- Origin: Taiwan
- Genres: Rock, Folk
- Years active: 2010–present
- Label: Indie
- Members: Zion (錫安); Yang Yizhen (楊一璿); Guo Dashu (郭達書); Ko Keke (柯顆顆);
- Past members: Sean Huang (阿翔); Bailu (百罡); Pony (小馬);

Chinese name
- Traditional Chinese: 張三李四

Standard Mandarin
- Hanyu Pinyin: Zhāng Sān Lǐ Sì

= Chang and Lee =

Taiwanese band

Chang and Lee (Chinese: 張三李四) is a Taiwanese band formed in 2010. Their style is generally rock and folk, but they combine elements from other genres such as hip hop, country, electronics, and jazz.

Chang and Lee draw the inspiration for their work from the stories between urban and rural environments, from the local culture, relationships, and social issues.

== History ==
Their eponymous album Chang and Lee was released in December 2015.

They collaborated with Taipei mayor Ko Wen-je for the theme song for the two towers biking challenge.

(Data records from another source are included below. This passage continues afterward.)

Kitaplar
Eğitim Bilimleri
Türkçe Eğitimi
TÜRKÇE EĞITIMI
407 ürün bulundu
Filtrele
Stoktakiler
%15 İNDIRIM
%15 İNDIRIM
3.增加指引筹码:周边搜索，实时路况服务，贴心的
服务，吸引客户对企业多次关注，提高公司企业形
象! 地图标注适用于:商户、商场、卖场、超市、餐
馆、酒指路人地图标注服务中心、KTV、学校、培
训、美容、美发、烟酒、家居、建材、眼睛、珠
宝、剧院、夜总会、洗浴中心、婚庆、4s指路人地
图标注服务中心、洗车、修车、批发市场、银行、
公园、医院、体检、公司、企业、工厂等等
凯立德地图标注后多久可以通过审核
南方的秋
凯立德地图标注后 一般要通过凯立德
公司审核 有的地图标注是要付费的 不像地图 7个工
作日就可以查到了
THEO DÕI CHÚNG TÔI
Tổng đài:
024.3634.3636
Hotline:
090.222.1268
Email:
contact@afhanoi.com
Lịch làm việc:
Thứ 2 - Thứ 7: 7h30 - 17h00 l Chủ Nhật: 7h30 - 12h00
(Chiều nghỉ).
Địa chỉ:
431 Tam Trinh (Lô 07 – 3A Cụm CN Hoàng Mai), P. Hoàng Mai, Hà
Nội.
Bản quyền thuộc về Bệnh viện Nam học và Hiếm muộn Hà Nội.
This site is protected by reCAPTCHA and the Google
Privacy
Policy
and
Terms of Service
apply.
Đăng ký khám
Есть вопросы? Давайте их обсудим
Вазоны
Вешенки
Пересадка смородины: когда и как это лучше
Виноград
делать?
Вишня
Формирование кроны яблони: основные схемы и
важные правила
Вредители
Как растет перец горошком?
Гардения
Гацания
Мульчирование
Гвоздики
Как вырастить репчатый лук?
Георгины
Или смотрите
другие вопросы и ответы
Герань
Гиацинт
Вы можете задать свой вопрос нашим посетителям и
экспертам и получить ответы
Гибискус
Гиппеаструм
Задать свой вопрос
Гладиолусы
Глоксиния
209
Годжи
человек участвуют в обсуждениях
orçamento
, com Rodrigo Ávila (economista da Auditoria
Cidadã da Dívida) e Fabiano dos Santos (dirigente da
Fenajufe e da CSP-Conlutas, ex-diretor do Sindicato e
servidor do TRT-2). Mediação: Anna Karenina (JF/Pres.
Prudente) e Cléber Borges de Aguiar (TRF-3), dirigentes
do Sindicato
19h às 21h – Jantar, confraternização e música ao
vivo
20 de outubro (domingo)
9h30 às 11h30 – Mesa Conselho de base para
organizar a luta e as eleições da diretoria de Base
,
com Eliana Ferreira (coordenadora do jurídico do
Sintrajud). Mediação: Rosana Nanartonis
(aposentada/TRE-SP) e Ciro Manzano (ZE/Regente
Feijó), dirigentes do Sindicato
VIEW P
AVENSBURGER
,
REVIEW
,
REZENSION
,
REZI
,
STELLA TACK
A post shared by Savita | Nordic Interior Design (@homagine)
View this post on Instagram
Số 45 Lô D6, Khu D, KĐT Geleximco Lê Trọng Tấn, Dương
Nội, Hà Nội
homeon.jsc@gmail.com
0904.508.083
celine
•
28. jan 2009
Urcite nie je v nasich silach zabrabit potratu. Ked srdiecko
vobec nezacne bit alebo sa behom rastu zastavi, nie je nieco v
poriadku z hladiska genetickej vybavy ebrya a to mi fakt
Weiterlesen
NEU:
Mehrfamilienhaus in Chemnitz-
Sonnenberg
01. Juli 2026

On July 31, 2016, Axian, Bailu, and Pony left the band. Zion recruited Yang Yizhen, Guo Dashu, and Ko Keke to continue the band.

In 2017 they toured in 12 Asian cities in the countries of Japan, Thailand, Malaysia, the Philippines.

In 2017 they also performed at Pianos Livehouse in New York City, 288 Livehouse in Shanghai, and Music Matters Festival in Singapore.

They produced their second eponymous album in Nashville, and then released it in December 2017.

On April 8, 2018, they held their concert "Charge La" at Legacy Taipei.

== Awards ==
They won the first prize for the Taiwanese Language in the Taiwan Music Composition and Songwriting Contest in 2014

In 2016, the band's eponymous album was nominated for five awards (Best Vocal Group, Best Newcomer, Best Taiwanese Album, Best Lyrics, and Best Album Design) at the 27th Golden Melody Awards. They won Best Vocal Group. They won the best group award at the 17th Chinese Music Media Awards. During the award speech, the members of the band said that "the songs created by music are all providing a voice for the unsung heroes and minorities in this society."

In March 2017, their music video for the song Dismantle (拆), a collaboration by directors Zhang Xian, Peng Junyi, and Zhu Qiguang, was nominated at the NYC Independent Film Festival, Bare Bones International Film Festival, and the 28th Golden Melody Awards, where they won the Best Music Video Award.

On May 7, 2018, they were nominated for Top Ten Albums at the 11th Singapore Freshmusic Awards.

In 2018, they were nominated at the 29th Golden Melody Awards for Best Vocal Group, and Best Album Design.

== Name ==
The name Change and Lee is a Chinese proverb with a similar meaning to Tom, Dick and Harry.